SHORT PROBLEM 1.
In the commentary on change below, why does the author say that Grandmother High went from no automobiles to space travel in one lifetime? Answer in one to three sentences.
SHORT PROBLEM 2.
Carry on the commentary on change from its last sentence.

Saturday, April 23, 2011

Change

What Matters Most………….                  Commentary by Jim High
My two Grandmothers taught me a lot about change.  Oh, they didn’t say “Now pay attention, this will be a change.”  In fact, while they were alive I didn’t realize the changes that they had experienced.  Grandmother High was born in 1874 before the invention of the automobile.  As I think back now, I never heard her talk about those days.  But I do clearly remember sitting with her in front of the TV in 1968 as our astronauts circled the moon on Christmas Eve night.  In one life time she experienced going from no automobiles to space travel.  She died at 94 before Neal Armstrong stepped out on to the surface of the moon becoming the first person to leave earth and walk on another object in the Universe.
Grandmother High never flew in an airplane.  But, my Grandmother Boggan did once in her life.  She was born in 1890 before the Wright Brothers took the first flight at Kitty Hawk, NC.   In 1974 our state insurance association organized a trip to visit Lloyd’s of London.  I decided to take my Mother and Grandmother, since like me neither of them had been to London.  I don’t think Grandmother Boggan had ever been outside of the State of Tennessee, except to Tupelo to visit us.
I will never forget the experience of standing with her in front of Buckingham Palace on a bright sunny day to watch the changing of the guard.  She was like a little girl at Christmas time.  She said that she never in her wildest dreams would have expected to be standing on that spot.  I imagine she never expected to live until she was 12 days from being 100 either.

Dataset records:
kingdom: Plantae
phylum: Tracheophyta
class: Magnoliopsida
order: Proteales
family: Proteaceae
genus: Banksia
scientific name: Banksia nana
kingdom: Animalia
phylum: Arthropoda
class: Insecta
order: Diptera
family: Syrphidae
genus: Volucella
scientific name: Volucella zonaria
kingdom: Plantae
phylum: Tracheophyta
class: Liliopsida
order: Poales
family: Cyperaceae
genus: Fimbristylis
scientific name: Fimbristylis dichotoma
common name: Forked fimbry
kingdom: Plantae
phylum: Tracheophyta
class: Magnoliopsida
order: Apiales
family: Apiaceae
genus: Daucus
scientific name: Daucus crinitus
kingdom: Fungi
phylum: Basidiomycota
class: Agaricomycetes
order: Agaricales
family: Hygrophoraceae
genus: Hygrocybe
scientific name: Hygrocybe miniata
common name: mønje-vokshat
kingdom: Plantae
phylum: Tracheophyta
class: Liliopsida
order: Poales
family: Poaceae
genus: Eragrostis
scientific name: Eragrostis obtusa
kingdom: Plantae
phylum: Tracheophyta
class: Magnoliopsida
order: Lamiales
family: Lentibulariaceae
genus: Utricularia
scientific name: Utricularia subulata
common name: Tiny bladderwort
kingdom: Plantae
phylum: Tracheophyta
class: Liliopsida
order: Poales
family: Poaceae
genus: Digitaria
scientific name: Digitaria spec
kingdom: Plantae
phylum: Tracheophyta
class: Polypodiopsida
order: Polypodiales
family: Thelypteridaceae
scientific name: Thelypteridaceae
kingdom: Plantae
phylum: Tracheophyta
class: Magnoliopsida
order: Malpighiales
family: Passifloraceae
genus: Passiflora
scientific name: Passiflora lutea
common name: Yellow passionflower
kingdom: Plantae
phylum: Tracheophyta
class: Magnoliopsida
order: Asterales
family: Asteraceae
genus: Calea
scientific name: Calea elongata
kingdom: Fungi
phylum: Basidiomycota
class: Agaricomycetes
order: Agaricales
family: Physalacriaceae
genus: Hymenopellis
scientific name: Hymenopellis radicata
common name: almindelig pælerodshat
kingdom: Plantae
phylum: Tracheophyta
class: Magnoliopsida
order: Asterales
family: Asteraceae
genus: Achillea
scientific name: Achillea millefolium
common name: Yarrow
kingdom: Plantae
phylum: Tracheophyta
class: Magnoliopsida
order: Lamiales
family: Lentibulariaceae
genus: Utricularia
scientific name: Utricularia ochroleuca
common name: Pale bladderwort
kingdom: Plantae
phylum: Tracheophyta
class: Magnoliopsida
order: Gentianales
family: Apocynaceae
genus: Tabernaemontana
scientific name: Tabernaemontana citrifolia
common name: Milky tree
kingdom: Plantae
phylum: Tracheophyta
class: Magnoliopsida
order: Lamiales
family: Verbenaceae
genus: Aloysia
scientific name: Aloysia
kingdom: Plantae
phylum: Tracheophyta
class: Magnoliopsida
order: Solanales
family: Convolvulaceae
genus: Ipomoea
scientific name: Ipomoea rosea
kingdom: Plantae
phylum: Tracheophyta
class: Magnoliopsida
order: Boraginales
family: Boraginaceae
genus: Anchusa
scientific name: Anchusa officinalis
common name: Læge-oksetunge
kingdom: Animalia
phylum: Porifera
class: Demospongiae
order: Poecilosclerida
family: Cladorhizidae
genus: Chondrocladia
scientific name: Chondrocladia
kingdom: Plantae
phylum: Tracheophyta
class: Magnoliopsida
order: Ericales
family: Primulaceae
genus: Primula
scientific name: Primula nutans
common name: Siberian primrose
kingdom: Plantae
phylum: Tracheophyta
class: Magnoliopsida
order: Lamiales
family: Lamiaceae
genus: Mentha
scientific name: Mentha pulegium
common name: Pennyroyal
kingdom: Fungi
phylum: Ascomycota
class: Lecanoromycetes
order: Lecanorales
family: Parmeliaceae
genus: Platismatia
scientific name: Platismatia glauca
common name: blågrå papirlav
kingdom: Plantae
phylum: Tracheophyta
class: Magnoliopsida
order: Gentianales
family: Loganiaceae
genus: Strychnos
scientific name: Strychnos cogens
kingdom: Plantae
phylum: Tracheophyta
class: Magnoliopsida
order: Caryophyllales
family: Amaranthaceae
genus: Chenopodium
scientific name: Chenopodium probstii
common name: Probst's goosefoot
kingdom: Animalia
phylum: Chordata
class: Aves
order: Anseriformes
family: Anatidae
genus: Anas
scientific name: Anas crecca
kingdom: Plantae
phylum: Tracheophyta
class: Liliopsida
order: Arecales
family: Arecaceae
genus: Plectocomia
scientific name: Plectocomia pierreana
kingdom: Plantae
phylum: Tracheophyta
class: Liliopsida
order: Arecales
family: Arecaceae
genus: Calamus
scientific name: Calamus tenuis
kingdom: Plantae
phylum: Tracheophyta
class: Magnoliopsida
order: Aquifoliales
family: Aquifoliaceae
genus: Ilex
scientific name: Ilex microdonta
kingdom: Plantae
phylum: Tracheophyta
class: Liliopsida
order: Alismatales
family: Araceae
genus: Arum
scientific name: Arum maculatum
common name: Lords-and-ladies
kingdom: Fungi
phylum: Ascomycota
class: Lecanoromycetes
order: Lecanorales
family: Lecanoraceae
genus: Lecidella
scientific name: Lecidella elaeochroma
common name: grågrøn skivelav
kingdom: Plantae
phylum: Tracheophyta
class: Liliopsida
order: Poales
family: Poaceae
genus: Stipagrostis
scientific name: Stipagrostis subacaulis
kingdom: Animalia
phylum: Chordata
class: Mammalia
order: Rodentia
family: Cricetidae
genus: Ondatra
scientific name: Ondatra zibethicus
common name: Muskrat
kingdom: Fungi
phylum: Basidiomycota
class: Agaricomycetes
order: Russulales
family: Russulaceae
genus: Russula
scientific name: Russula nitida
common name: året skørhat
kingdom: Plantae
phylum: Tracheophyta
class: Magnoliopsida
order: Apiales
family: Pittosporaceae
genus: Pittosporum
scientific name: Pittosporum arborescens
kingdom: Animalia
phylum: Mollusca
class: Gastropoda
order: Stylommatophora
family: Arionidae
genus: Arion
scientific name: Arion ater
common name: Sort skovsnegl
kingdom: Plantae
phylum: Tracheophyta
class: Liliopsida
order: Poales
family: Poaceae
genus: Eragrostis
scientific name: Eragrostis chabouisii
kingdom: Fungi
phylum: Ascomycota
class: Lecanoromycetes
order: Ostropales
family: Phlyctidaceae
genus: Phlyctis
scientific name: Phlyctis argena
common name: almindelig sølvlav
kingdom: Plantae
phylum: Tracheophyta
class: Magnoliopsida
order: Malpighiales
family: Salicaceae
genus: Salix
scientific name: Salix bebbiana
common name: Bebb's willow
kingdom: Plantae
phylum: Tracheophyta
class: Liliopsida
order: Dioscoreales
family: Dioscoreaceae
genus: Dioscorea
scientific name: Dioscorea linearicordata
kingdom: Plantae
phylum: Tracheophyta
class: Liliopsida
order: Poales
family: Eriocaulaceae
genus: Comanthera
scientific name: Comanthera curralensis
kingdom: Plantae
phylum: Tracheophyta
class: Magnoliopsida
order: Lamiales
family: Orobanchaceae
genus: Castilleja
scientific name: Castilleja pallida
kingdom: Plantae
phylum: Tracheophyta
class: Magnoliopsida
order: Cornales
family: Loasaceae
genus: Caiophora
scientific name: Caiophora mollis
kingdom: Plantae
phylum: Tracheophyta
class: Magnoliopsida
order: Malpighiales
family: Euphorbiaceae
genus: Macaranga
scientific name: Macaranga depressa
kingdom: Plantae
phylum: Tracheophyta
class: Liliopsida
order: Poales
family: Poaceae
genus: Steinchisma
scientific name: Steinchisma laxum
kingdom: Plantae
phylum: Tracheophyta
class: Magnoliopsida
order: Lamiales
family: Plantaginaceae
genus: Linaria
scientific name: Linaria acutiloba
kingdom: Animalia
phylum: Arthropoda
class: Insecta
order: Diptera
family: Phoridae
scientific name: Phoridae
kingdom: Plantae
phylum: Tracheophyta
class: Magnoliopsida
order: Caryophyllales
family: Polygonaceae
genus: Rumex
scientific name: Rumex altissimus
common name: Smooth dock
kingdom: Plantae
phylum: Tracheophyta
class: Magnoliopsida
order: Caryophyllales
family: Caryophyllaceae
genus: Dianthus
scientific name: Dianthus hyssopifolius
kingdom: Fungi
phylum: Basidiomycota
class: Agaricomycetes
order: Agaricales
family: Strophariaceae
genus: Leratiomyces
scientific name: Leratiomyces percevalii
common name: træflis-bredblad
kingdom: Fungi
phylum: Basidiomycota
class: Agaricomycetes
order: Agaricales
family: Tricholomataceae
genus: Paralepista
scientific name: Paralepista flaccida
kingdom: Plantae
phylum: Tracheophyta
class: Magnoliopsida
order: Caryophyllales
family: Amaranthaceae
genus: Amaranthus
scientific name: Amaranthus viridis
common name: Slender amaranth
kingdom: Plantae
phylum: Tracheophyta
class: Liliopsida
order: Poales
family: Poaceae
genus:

WRITTEN REPLY 1.
Grandmother High was born in 1874, before the automobile was invented. In 1968 she sat with the author in front of the TV and watched astronauts circle the moon on Christmas Eve night.

WRITTEN REPLY 2.
Two very full lifetimes full of constant change.  Without meaning to they taught me to always accept change, to not be afraid of it, and to always take advantage of it.  Now that I am getting old enough to look back on my own life, I can easily see the advantage of this lesson, so perfectly exemplified in the lives of my two Grandmothers.
When I started my insurance career we had no fax machine, no cell phones, and no computers.  We did have a copying machine of a sort.  You put a piece of pink tissue like paper over your document and ran both through the machine.  Then you put the pink tissue on another kind of special paper and ran it back through the machine and the image was transferred.  We didn’t make many copies; it was just too much trouble.  Our calculator was a manual contraption where you put in one number, and then pressed a lever the number of times that equaled the other number.  It’s too complicated to explain further, you had to see it in operation to really understand how it worked.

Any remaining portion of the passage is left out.